При рождении Московского царства этот тип получил дополнительные импульсы для своего развития и укрепления под влиянием двух исторических «падений» Константинополя в 1453 году татаро-монгольского «ига» в 1480. Первое из них, по мнению В. О. Ключевского, повлекло за собой «религиозный переворот»: «Сметливый ум русского книжника нашел внутреннюю связь между этими событиями: значит, в Византии пало истинное благочестие, а Русь засияла им паче Солнца во всей поднебесной, и ей суждено стать вселенской преемницей Византии. Оставшись без учителя, русский книжник сам почувствовал себя в роли учителя, самодовольно осмотрелся кругом, и мир преобразился в его глазах: все ему представилось теперь не так, как представлялось прежде. Русская земля… явилась последним и единственным в мире убежищем правой веры и истинного просвещения; Москва, до которой не дошел ни один апостол, как-то оказалась третьим Римом, московский царь остался единственный христианским царем во всей Вселенной, а сам он, этот московский книжник, еще недавний „новоук“ благочестия, вдруг очутился единственным блюстителем и истолкователем истинного христианства, весь же остальной мир погрузился в непроницаемый мрак неверия и суемудрия»[14 - Ключевский В. О. Об интеллигенции.
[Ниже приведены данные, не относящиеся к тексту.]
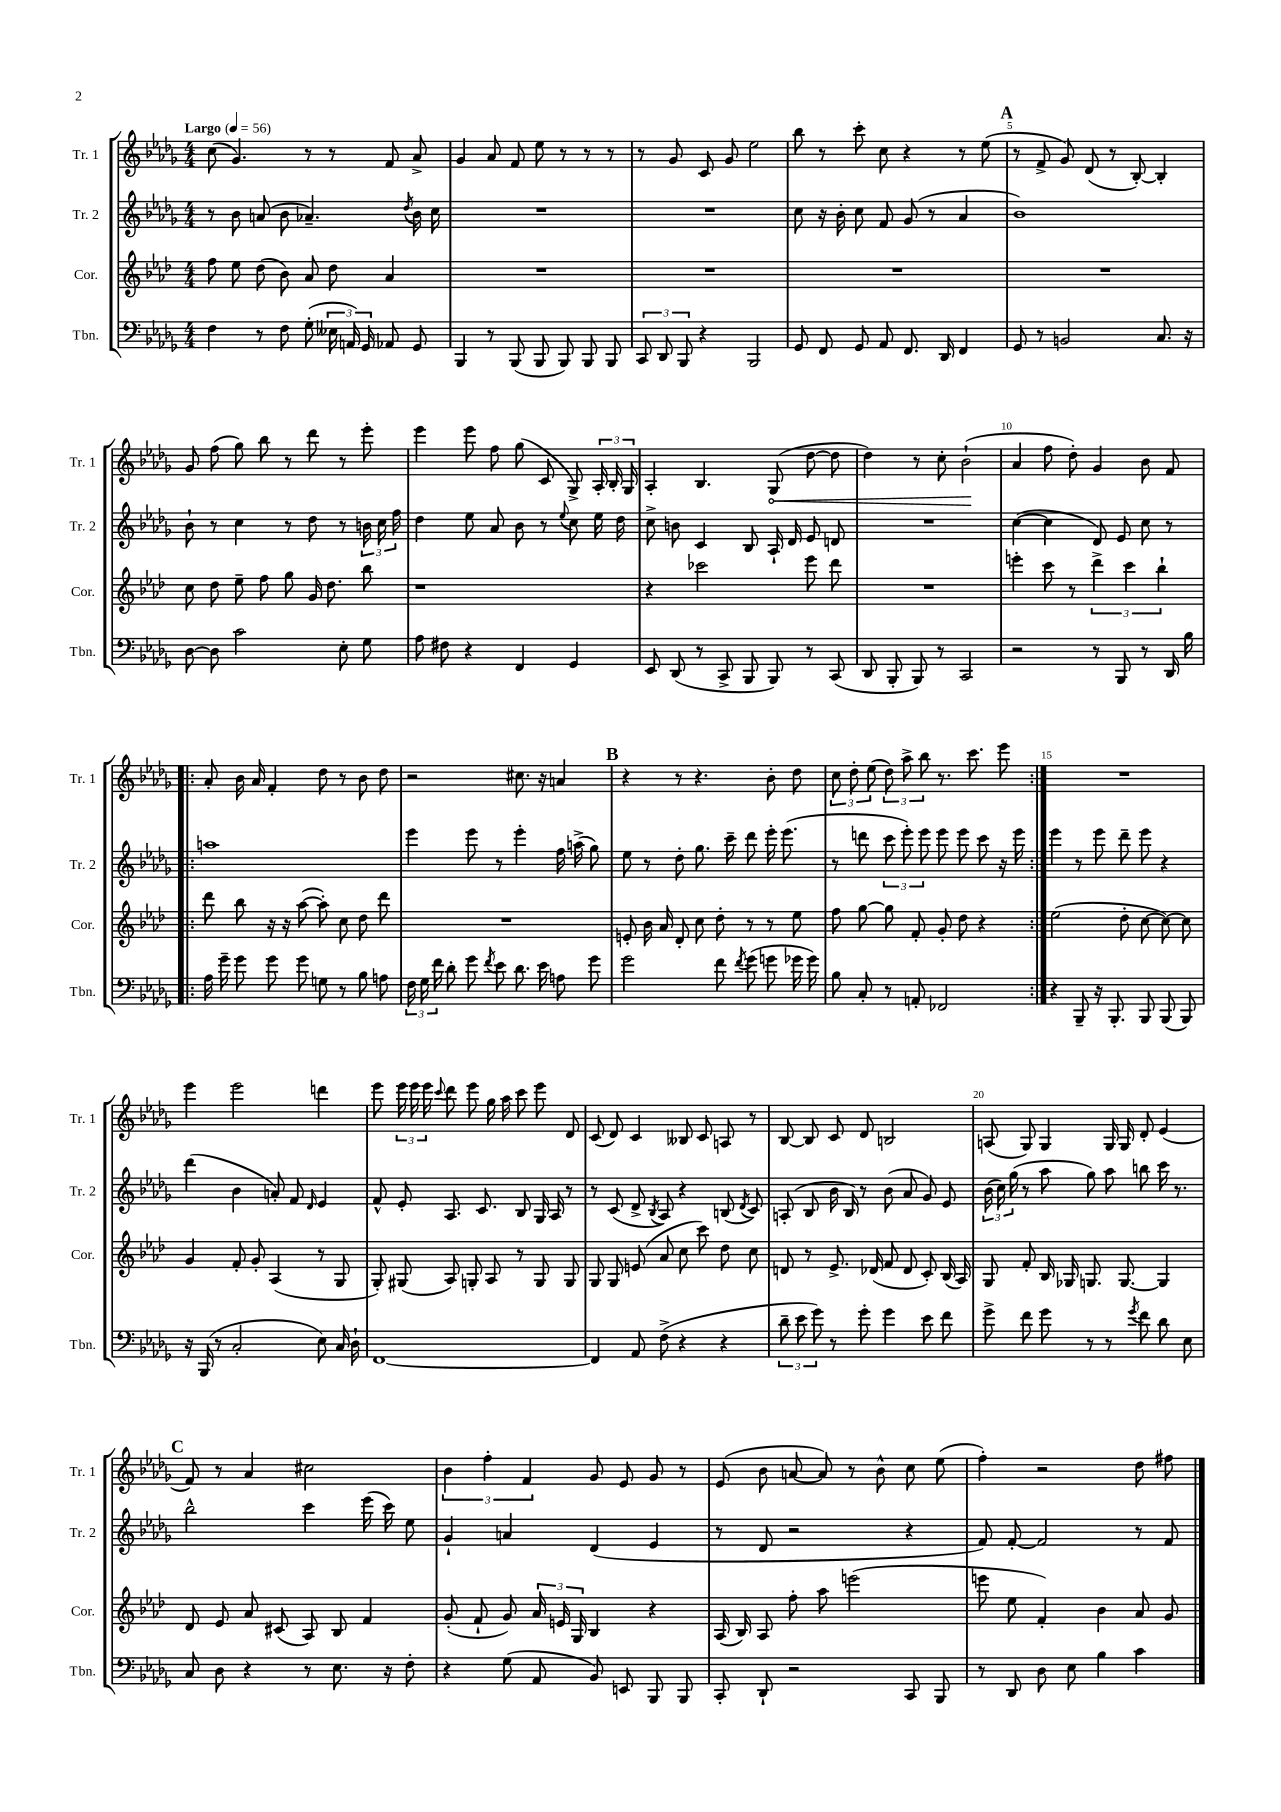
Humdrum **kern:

Неопубликованные произведения, М. «Наука», 1983.].
Таким образом, ортодоксальная личность, доминирующая, конечно же, не только в книжной и церковной, но и других социальных слоях московского социума, получила дополнительное подкрепление уверенности в своей абсолютной правоте и надежности своего пребывания в лоне божественной истины. В словах «самодовольно осмотрелся кругом» Ключевский очень точно фиксирует комплекс мессианского превосходства, доминирующий в политическом самосознании Московии и передавшийся по наследству следующим поколениям.
Подобное самосознание основано на чувстве обладания единственно истинной правдой, которую не понимают окружающие нас народы. Слово правда отражает это мессианское превосходство лучше, чем истина. Отличие между ними фиксирует известная поговорка: истина одна, а правда у каждого своя. В правде, в отличие от истины, присутствует оттенок значения, передающий уверенность в собственной правоте; с ним связана и определенная агрессия, с которой отстаивается эта правота.
Истина отличается от правды тем, что первую ищут без гнева и пристрастия, а вторую навязывают с гневом и пристрастием. Именно с таким акцентом вложено это слово в уста «настоящего русского парня» в культовом фильме «Брат-2»: «Сила в правде: у кого правда, тот и сильней!» Не случайно именно слово Правда стало названием главного печатного органа большевиков, а также с прилагательным «историческая» включено Путиным в новый текст Конституции.